→ **Aim of the task**
The answer must be an exact copy of the entries below, with no images in it.

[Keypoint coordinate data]

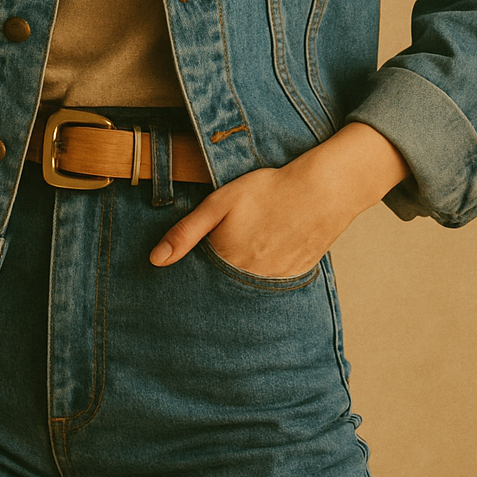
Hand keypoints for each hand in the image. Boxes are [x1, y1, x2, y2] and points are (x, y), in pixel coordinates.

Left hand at [149, 122, 408, 276]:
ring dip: (245, 274)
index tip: (201, 255)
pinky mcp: (295, 277)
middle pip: (225, 285)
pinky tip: (273, 248)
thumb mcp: (219, 203)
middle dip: (221, 273)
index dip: (199, 265)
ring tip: (254, 243)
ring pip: (249, 286)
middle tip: (236, 241)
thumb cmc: (267, 191)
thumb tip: (155, 260)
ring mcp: (274, 282)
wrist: (321, 190)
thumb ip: (186, 233)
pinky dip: (268, 272)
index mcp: (226, 262)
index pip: (201, 279)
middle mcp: (249, 279)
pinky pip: (273, 284)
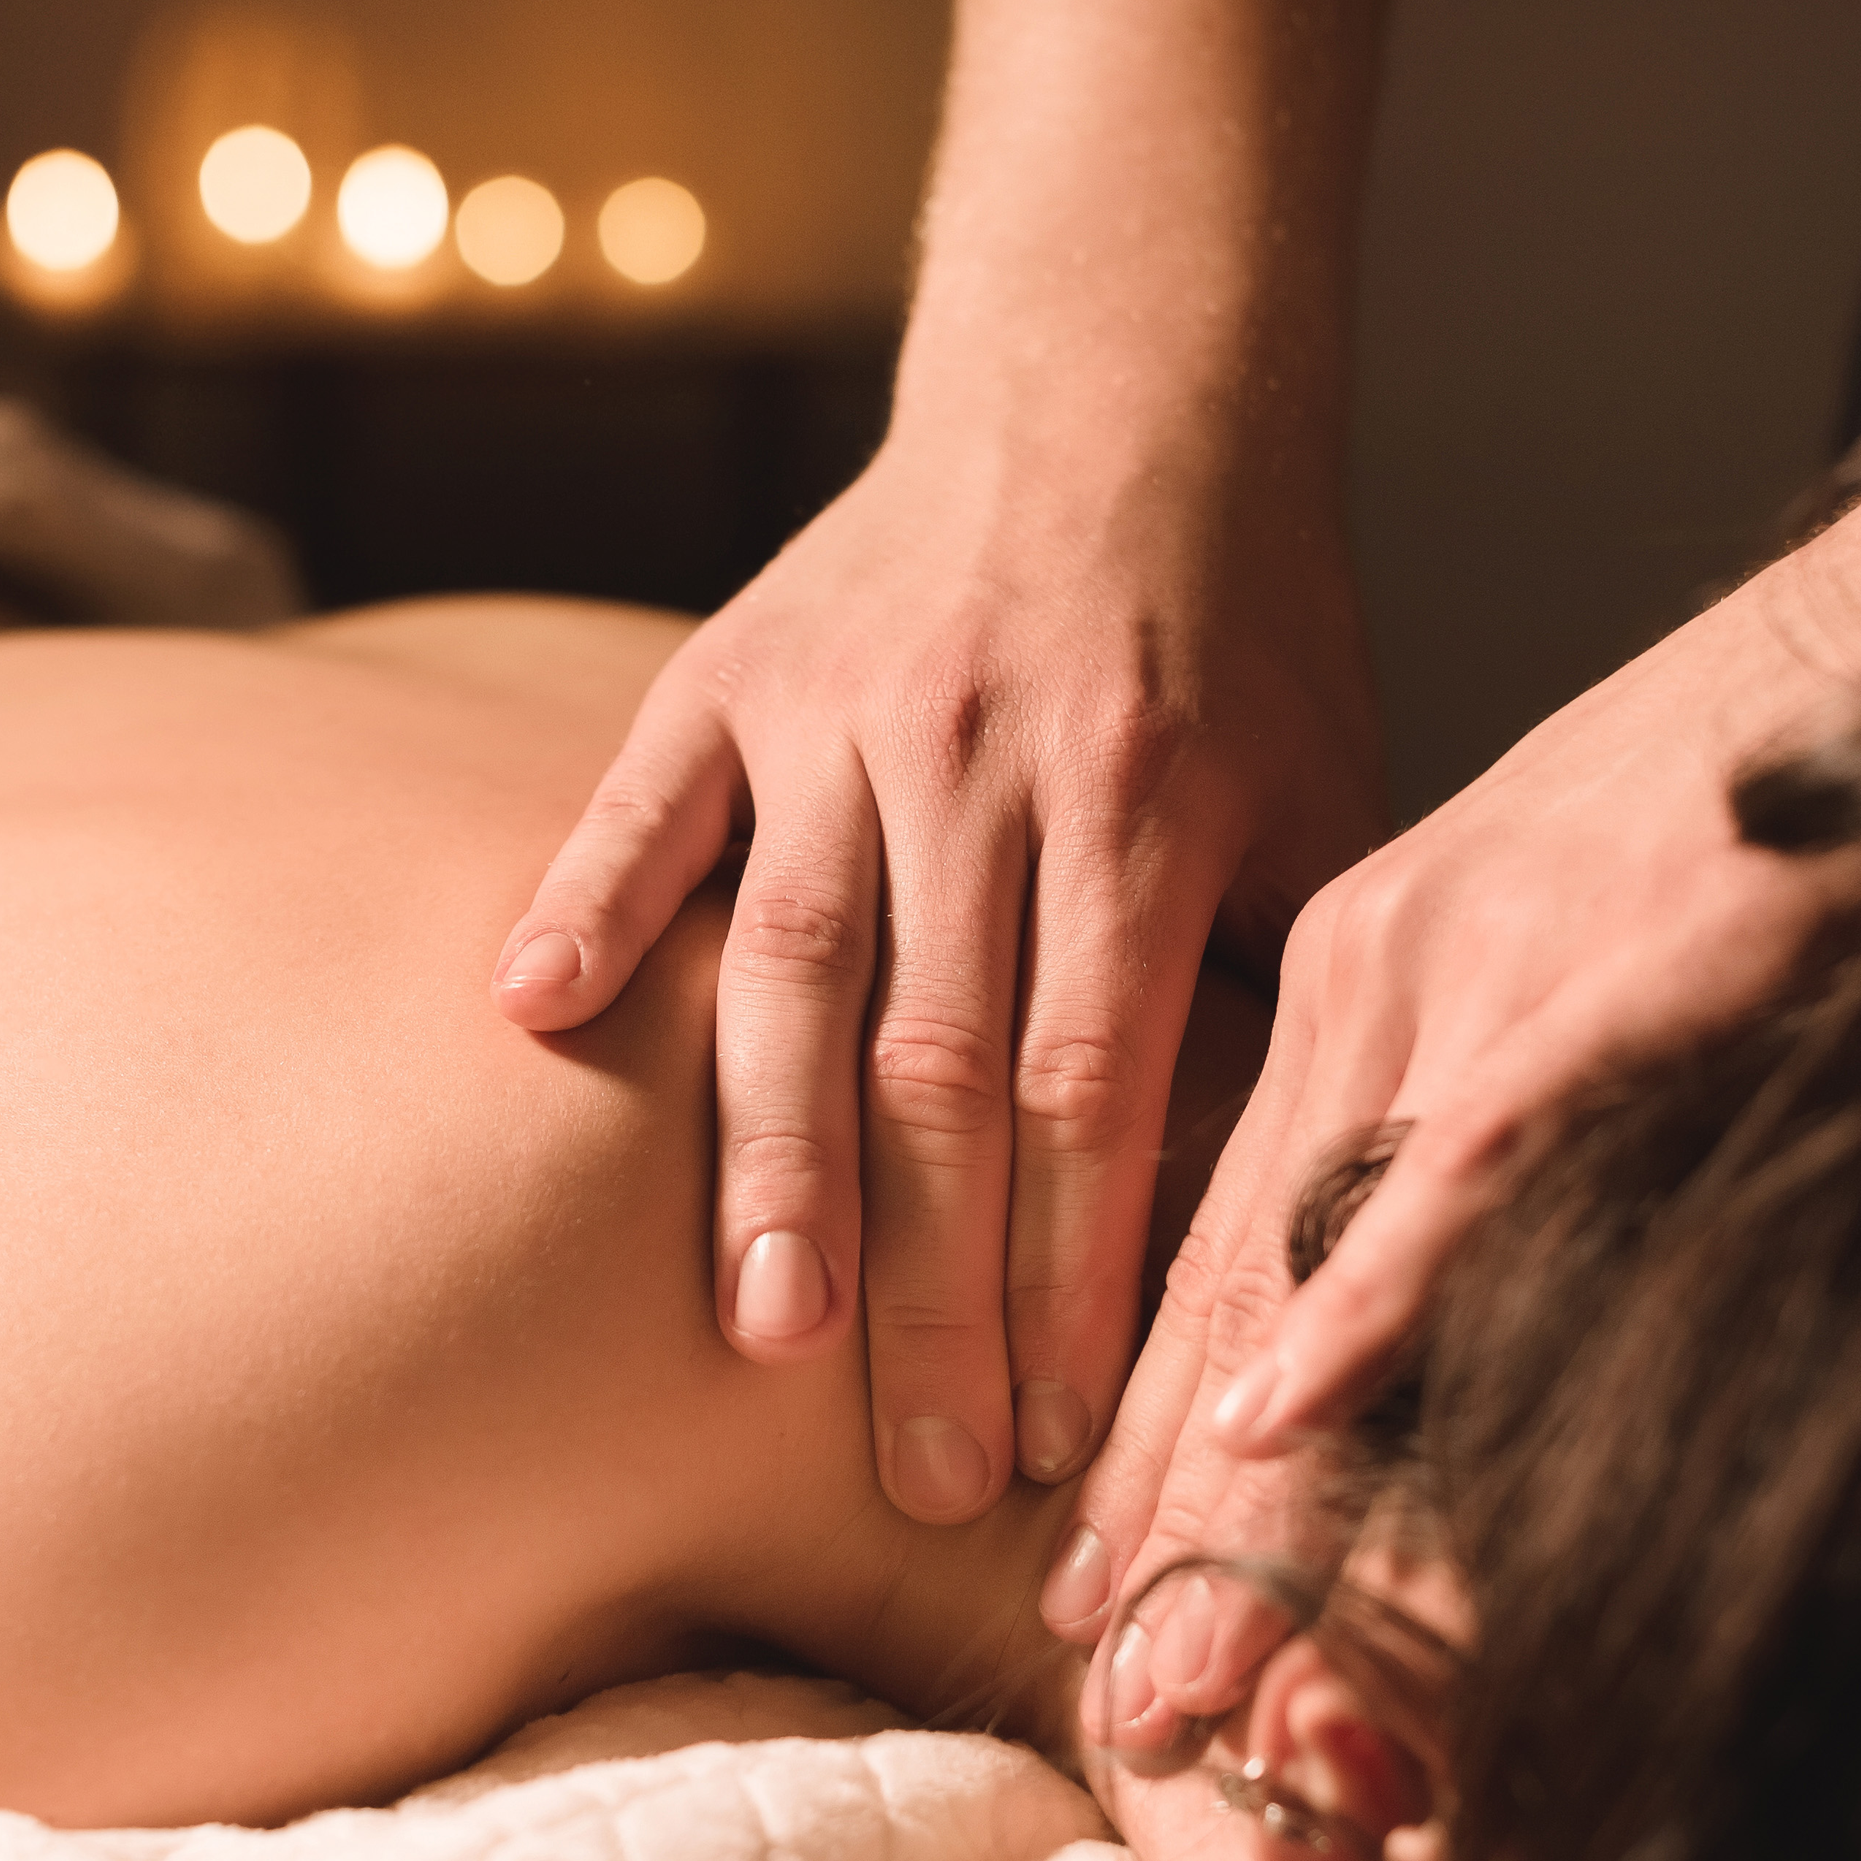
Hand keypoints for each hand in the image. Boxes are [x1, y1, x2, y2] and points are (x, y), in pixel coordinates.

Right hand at [492, 436, 1382, 1523]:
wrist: (1118, 389)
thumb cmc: (1244, 632)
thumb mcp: (1327, 794)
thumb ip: (1296, 987)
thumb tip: (1308, 1221)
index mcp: (1149, 804)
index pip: (1099, 1089)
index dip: (1079, 1278)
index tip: (1071, 1437)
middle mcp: (986, 760)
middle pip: (943, 1071)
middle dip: (938, 1292)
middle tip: (928, 1470)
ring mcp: (843, 711)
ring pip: (793, 967)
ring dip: (771, 1162)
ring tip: (764, 1335)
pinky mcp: (732, 666)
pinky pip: (647, 800)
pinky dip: (590, 904)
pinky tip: (534, 1021)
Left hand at [1047, 572, 1860, 1655]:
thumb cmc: (1737, 802)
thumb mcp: (1549, 957)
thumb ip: (1460, 1106)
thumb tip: (1401, 1306)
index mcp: (1346, 980)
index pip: (1207, 1240)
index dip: (1139, 1427)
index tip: (1078, 1586)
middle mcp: (1368, 981)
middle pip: (1222, 1273)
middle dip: (1153, 1496)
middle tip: (1100, 1681)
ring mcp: (1472, 974)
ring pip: (1307, 1248)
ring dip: (1227, 1468)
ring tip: (1165, 1641)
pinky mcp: (1600, 971)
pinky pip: (1460, 1161)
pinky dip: (1372, 1298)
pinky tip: (1286, 1415)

→ **Result of the exercise**
Hand keypoints for each hand in the image. Boxes are [x1, y1, x2, y2] and points are (x, y), in pixel coordinates.

Left hand at [149, 122, 408, 276]:
ring dip: (245, 274)
index tip: (201, 255)
pinky mcp: (295, 277)
middle pip: (225, 285)
pinky tip: (273, 248)
thumb mcp: (219, 203)
middle dip: (221, 273)
index dip: (199, 265)
ring tip: (254, 243)
ring pip: (249, 286)
middle tip: (236, 241)
thumb cmc: (267, 191)
thumb tip: (155, 260)
ring mcp: (274, 282)
wrist: (321, 190)
thumb ip: (186, 233)
pinky dip: (268, 272)
index mcp: (226, 262)
index pip: (201, 279)
middle mcp: (249, 279)
pinky pip: (273, 284)
Hand keypoints for each hand in the image. Boxes are [x1, y1, x2, y2] and points are (x, y), in pixel coordinates.

Right hand at [492, 436, 1382, 1523]:
wrist: (1118, 389)
thumb cmc: (1244, 632)
thumb mcp: (1327, 794)
thumb ip: (1296, 987)
thumb tip: (1308, 1221)
index mcp: (1149, 804)
index pip: (1099, 1089)
index dip: (1079, 1278)
index tip: (1071, 1437)
middle mcp: (986, 760)
middle pip: (943, 1071)
middle dip: (938, 1292)
middle tip: (928, 1470)
ring mcp: (843, 711)
ring pip: (793, 967)
ring dip: (771, 1162)
ring tip: (764, 1335)
pinky mcp: (732, 666)
pinky pip: (647, 800)
pinky dip: (590, 904)
pinky tip: (534, 1021)
Left hand at [1047, 572, 1860, 1655]:
thumb cmc: (1737, 802)
thumb mcp: (1549, 957)
thumb ip: (1460, 1106)
thumb tip: (1401, 1306)
index mcp: (1346, 980)
index pip: (1207, 1240)
index dip: (1139, 1427)
index tip: (1078, 1586)
middle mcp: (1368, 981)
middle pip: (1222, 1273)
middle dip: (1153, 1496)
middle tip: (1100, 1681)
ring mcp: (1472, 974)
ring pip: (1307, 1248)
ring dip: (1227, 1468)
ring tip: (1165, 1641)
pinky mcp: (1600, 971)
pinky pip: (1460, 1161)
pinky dip: (1372, 1298)
pinky tip: (1286, 1415)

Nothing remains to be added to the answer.